Control the removal of a defective channel path through the path_threshold and path_interval sysfs attributes. If a channel path does not work correctly, it is removed from normal operation if other channel paths are available.

About this task

A channel control check (CCC) is caused by any machine malfunction that affects channel-subsystem controls. An interface control check (IFCC) indicates that an incorrect signal occurred on the channel path. Usually, these errors can be recovered automatically.

However, if IFCC or CCC errors occur frequently on a particular channel path, these errors indicate a failure of this channel path. Such a failure leads to performance degradation due to error recovery processing. If other channel paths are available, it might help the overall device performance to exclude the malfunctioning channel path from I/O.

The channel-path error recovery feature applies to devices for which multiple channel paths are operational. By default, the error threshold is 256 and the reset interval is 300 s (5 minutes). Accordingly, a channel path is set offline when the error count has reached 256. If 300 seconds elapse without an error the error count is reset to 0.

You can set different values through the path_threshold and path_interval sysfs attributes of the device.

Procedure

To exclude a channel path from I/O after a certain number of IFCC or CCC errors within a certain time frame, specify both path_threshold and path_interval.
  • To specify the number of errors that must occur before the channel path is taken offline, issue a command of this form:
    # echo <no_of_errors> > /sys/bus/ccw/devices/<device_bus_id>/path_threshold

    where /sys/bus/ccw/devices/<device_bus_id> represents the device in sysfs and <no_of_errors> is an integer that specifies the error threshold.

    To disable detecting defective paths, and to suppress messages about IFCC or CCC errors, set <no_of_errors> to 0.

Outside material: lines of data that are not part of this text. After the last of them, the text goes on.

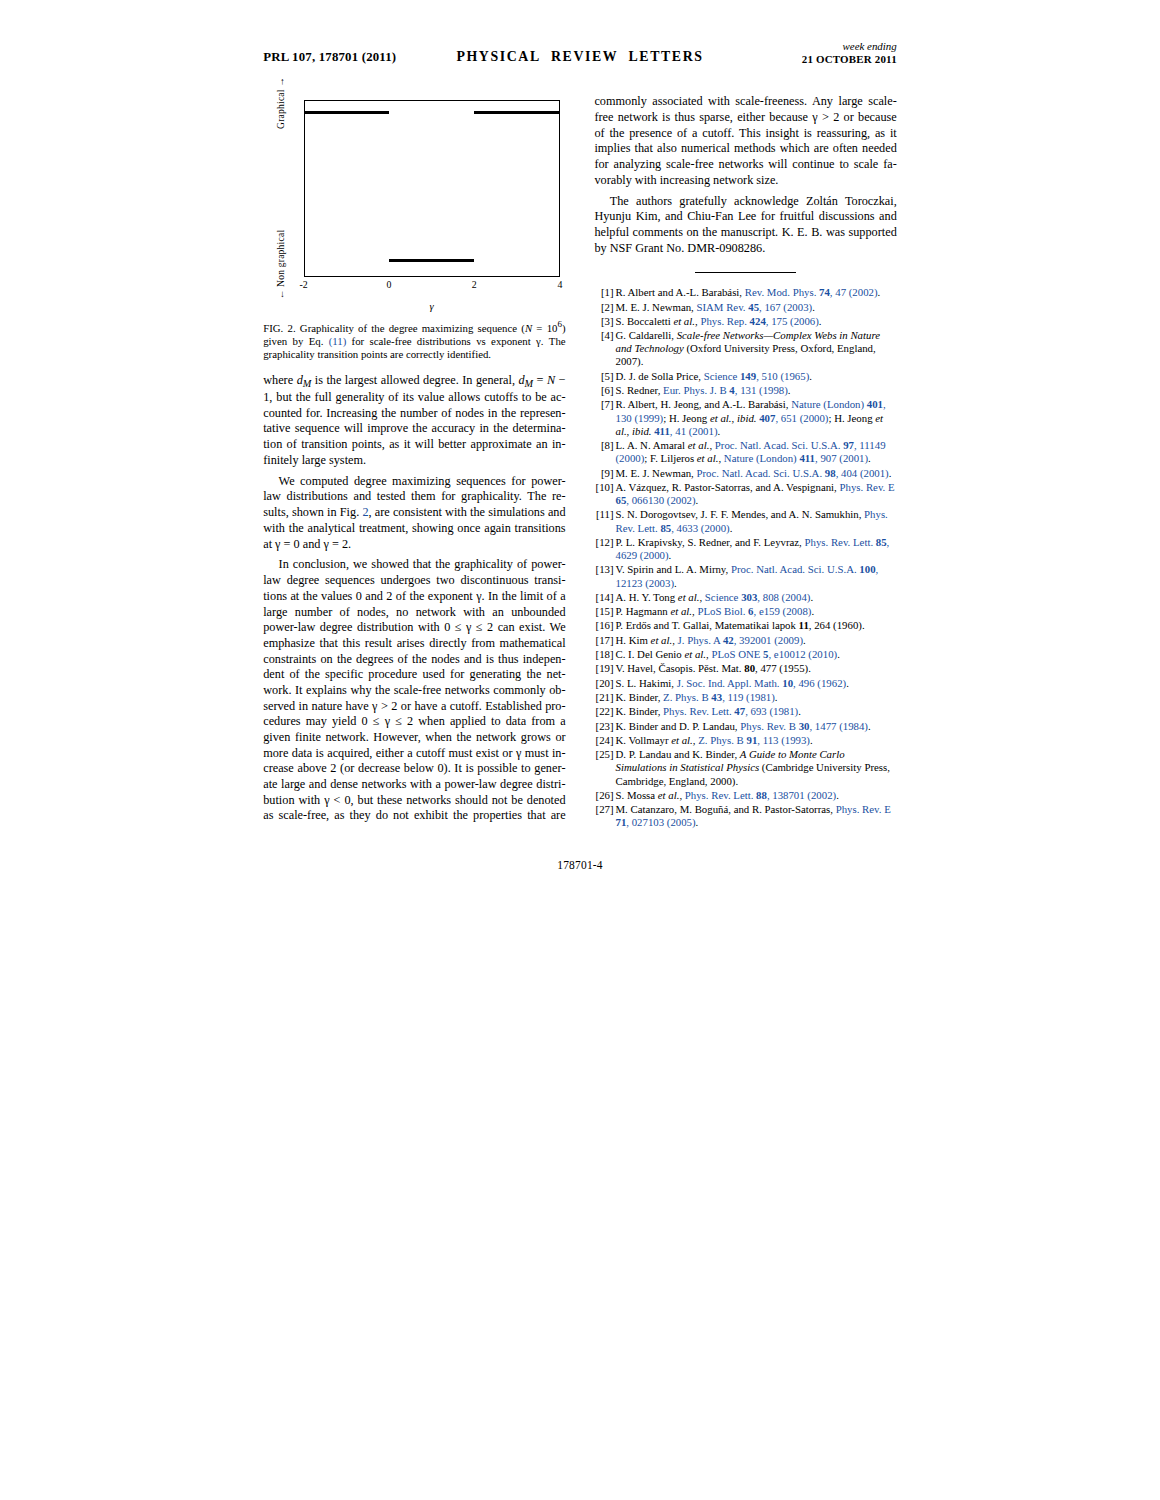PRL 107, 178701 (2011)
PHYSICAL REVIEW LETTERS
week ending
21 OCTOBER 2011
← Non graphical Graphical →
-2
0
2
4
γ
FIG. 2. Graphicality of the degree maximizing sequence (N = 106) given by Eq. (11) for scale-free distributions vs exponent γ. The graphicality transition points are correctly identified.
where dM is the largest allowed degree. In general, dM = N − 1, but the full generality of its value allows cutoffs to be accounted for. Increasing the number of nodes in the representative sequence will improve the accuracy in the determination of transition points, as it will better approximate an infinitely large system.
We computed degree maximizing sequences for power-law distributions and tested them for graphicality. The results, shown in Fig. 2, are consistent with the simulations and with the analytical treatment, showing once again transitions at γ = 0 and γ = 2.
In conclusion, we showed that the graphicality of power-law degree sequences undergoes two discontinuous transitions at the values 0 and 2 of the exponent γ. In the limit of a large number of nodes, no network with an unbounded power-law degree distribution with 0 ≤ γ ≤ 2 can exist. We emphasize that this result arises directly from mathematical constraints on the degrees of the nodes and is thus independent of the specific procedure used for generating the network. It explains why the scale-free networks commonly observed in nature have γ > 2 or have a cutoff. Established procedures may yield 0 ≤ γ ≤ 2 when applied to data from a given finite network. However, when the network grows or more data is acquired, either a cutoff must exist or γ must increase above 2 (or decrease below 0). It is possible to generate large and dense networks with a power-law degree distribution with γ < 0, but these networks should not be denoted as scale-free, as they do not exhibit the properties that are commonly associated with scale-freeness. Any large scale-free network is thus sparse, either because γ > 2 or because of the presence of a cutoff. This insight is reassuring, as it implies that also numerical methods which are often needed for analyzing scale-free networks will continue to scale favorably with increasing network size.
The authors gratefully acknowledge Zoltán Toroczkai, Hyunju Kim, and Chiu-Fan Lee for fruitful discussions and helpful comments on the manuscript. K. E. B. was supported by NSF Grant No. DMR-0908286.
[1] R. Albert and A.-L. Barabási, Rev. Mod. Phys. 74, 47 (2002).
[2] M. E. J. Newman, SIAM Rev. 45, 167 (2003).
[3] S. Boccaletti et al., Phys. Rep. 424, 175 (2006).
[4] G. Caldarelli, Scale-free Networks—Complex Webs in Nature and Technology (Oxford University Press, Oxford, England, 2007).
[5] D. J. de Solla Price, Science 149, 510 (1965).
[6] S. Redner, Eur. Phys. J. B 4, 131 (1998).
[7] R. Albert, H. Jeong, and A.-L. Barabási, Nature (London) 401, 130 (1999); H. Jeong et al., ibid. 407, 651 (2000); H. Jeong et al., ibid. 411, 41 (2001).
[8] L. A. N. Amaral et al., Proc. Natl. Acad. Sci. U.S.A. 97, 11149 (2000); F. Liljeros et al., Nature (London) 411, 907 (2001).
[9] M. E. J. Newman, Proc. Natl. Acad. Sci. U.S.A. 98, 404 (2001).
[10] A. Vázquez, R. Pastor-Satorras, and A. Vespignani, Phys. Rev. E 65, 066130 (2002).
[11] S. N. Dorogovtsev, J. F. F. Mendes, and A. N. Samukhin, Phys. Rev. Lett. 85, 4633 (2000).
[12] P. L. Krapivsky, S. Redner, and F. Leyvraz, Phys. Rev. Lett. 85, 4629 (2000).
[13] V. Spirin and L. A. Mirny, Proc. Natl. Acad. Sci. U.S.A. 100, 12123 (2003).
[14] A. H. Y. Tong et al., Science 303, 808 (2004).
[15] P. Hagmann et al., PLoS Biol. 6, e159 (2008).
[16] P. Erdős and T. Gallai, Matematikai lapok 11, 264 (1960).
[17] H. Kim et al., J. Phys. A 42, 392001 (2009).
[18] C. I. Del Genio et al., PLoS ONE 5, e10012 (2010).
[19] V. Havel, Časopis. Pěst. Mat. 80, 477 (1955).
[20] S. L. Hakimi, J. Soc. Ind. Appl. Math. 10, 496 (1962).
[21] K. Binder, Z. Phys. B 43, 119 (1981).
[22] K. Binder, Phys. Rev. Lett. 47, 693 (1981).
[23] K. Binder and D. P. Landau, Phys. Rev. B 30, 1477 (1984).
[24] K. Vollmayr et al., Z. Phys. B 91, 113 (1993).
[25] D. P. Landau and K. Binder, A Guide to Monte Carlo Simulations in Statistical Physics (Cambridge University Press, Cambridge, England, 2000).
[26] S. Mossa et al., Phys. Rev. Lett. 88, 138701 (2002).
[27] M. Catanzaro, M. Boguñá, and R. Pastor-Satorras, Phys. Rev. E 71, 027103 (2005).
178701-4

  • To specify the time that must elapse without errors for the counter to reset, issue a command of this form:
    # echo <time> > /sys/bus/ccw/devices/<device_bus_id>/path_interval
    where <time> is the reset interval in seconds.

Examples

Setting 512 for the error threshold and 6 minutes (360 s) for the reset interval:
echo 512 > /sys/bus/ccw/devices/0.0.4711/path_threshold
echo 360 > /sys/bus/ccw/devices/0.0.4711/path_interval
According to this example, a channel path is automatically removed if a count of 512 IFCCs or CCCs is reached. Any 6-minute interval without a IFCCs or CCCs causes the counter to be reset to zero.

What to do next

After you repair the faulty channel path, set it online again by using the tunedasd command with the -p option. See tunedasd - Adjust low-level DASD settings for details.